A NEW blue plaque to honour Britain's first female professional gardener is due to be unveiled this week.
On Thursday, June 9, the blue plaque of Fanny Rollo Wilkinson (1855-1951), the first woman to have a career as a landscape gardener, will be revealed at Middlethorpe Hall, Bishopthorpe Road, at 2pm, by the new Sherriff of York, Suzie Mercer.
Fanny was inspired to take up a career in landscape gardening after having moved into Middlethorpe Hall, which is now a hotel and spa, with her family in 1878 after her father inherited it.
A new blue plaque is coming 😍
— York Civic Trust (@yorkcivictrust) May 23, 2022
On Thursday 9th June, at 2pm, we’ll be unveiling a plaque to Fanny Rollo Wilkinson, the first woman to make a professional career as a landscape gardener in the U.K.
It is to be unveiled at Middlethorpe Hall, where Fanny briefly lived… pic.twitter.com/bCCD0AmyOU
Duncan Marks, the civil society manager of the York Civic Trust said: "The Civic Trust has recognised several York-connected gardeners through its blue plaque scheme.
"It's a rich tradition for the city, Fanny Wilkinson takes her rightful place amongst these people on the merit of her work as a landscape gardener and her association with the city.

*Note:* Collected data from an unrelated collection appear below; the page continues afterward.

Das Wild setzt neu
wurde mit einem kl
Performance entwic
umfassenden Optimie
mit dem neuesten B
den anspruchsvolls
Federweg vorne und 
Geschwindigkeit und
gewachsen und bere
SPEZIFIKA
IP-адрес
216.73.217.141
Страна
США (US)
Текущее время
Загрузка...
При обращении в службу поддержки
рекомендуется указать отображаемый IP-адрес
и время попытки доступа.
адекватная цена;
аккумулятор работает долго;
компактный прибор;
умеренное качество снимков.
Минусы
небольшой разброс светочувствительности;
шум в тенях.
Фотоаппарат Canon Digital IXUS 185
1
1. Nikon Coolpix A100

"She was a pioneer in her field, challenging social assumptions of her day that an upper middle class woman might take up gardening and gain a good reputation and recognition for it, but should never seek payment for it as a career.
"Her breaking of this 'glass ceiling' was part of her wider ideas of the equal role for women in society and the role the natural environment can offer in inspiring people, both rich and poor."

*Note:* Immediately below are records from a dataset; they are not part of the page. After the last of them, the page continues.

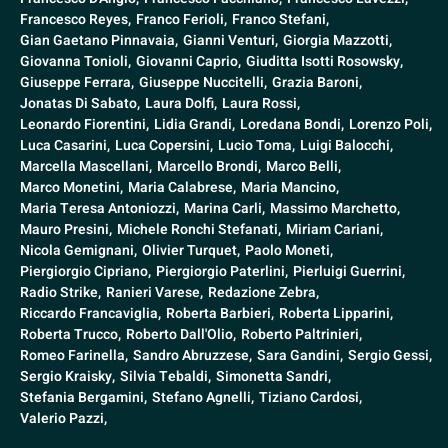
Francesco Reyes,
Franco Ferioli,
Franco Stefani,
Gian Gaetano Pinnavaia,
Gianni Venturi,
Giorgia Mazzotti,
Giovanna Tonioli,
Giovanni Caprio,
Giuditta Isotti Rosowsky,
Giuseppe Ferrara,
Giuseppe Nuccitelli,
Grazia Baroni,
Jonatas Di Sabato,
Laura Dolfi,
Laura Rossi,
Leonardo Fiorentini,
Lidia Grandi,
Loredana Bondi,
Lorenzo Poli,
Luca Casarini,
Luca Copersini,
Lucio Toma,
Luigi Balocchi,
Marcella Mascellani,
Marcello Brondi,
Marco Belli,
Marco Monetini,
Maria Calabrese,
Maria Mancino,
Maria Teresa Antoniozzi,
Marina Carli,
Massimo Marchetto,
Mauro Presini,
Michele Ronchi Stefanati,
Miriam Cariani,
Nicola Gemignani,
Olivier Turquet,
Paolo Moneti,
Piergiorgio Cipriano,
Piergiorgio Paterlini,
Pierluigi Guerrini,
Radio Strike,
Ranieri Varese,
Redazione Zebra,
Riccardo Francaviglia,
Roberta Barbieri,
Roberta Lipparini,
Roberta Trucco,
Roberto Dall'Olio,
Roberto Paltrinieri,
Romeo Farinella,
Sandro Abruzzese,
Sara Gandini,
Sergio Gessi,
Sergio Kraisky,
Silvia Tebaldi,
Simonetta Sandri,
Stefania Bergamini,
Stefano Agnelli,
Tiziano Cardosi,
Valerio Pazzi,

In 1884 she became honorary landscape gardener to the Metropolitan Public Gardens, and the Kyrle Society – an initiative which developed public gardens ‘for the benefit of the poor’ with Octavia Hill, who helped found the National Trust.
Throughout her career she laid out 75 public gardens over 20 years, a great number in London’s East End to benefit the poor, hiring previously unemployed men, and advocated for planting trees in town centres where the air was polluted by smoke.
We love it when a new blue plaque rocks up at our building 😍
— York Civic Trust (@yorkcivictrust) June 7, 2022
All ready to be placed at @MiddlethorpeHal on Thursday… pic.twitter.com/Bs7o63VIU6
She said in the Women's Penny Paper in 1890: "Often my customers prefer that their own men should work under me…The gardeners occasionally imagine they know better, and they are often stupid and pig-headed.
“I certainly do not let myself be underpaid as many women do. There are people who think because I am a woman I will ask less than a men.”
She socialised with other female social reformers, including suffragette Dame Millicent Garrett Fawcett and the UK’s first woman doctor, Elizabeth Garrett Anderson.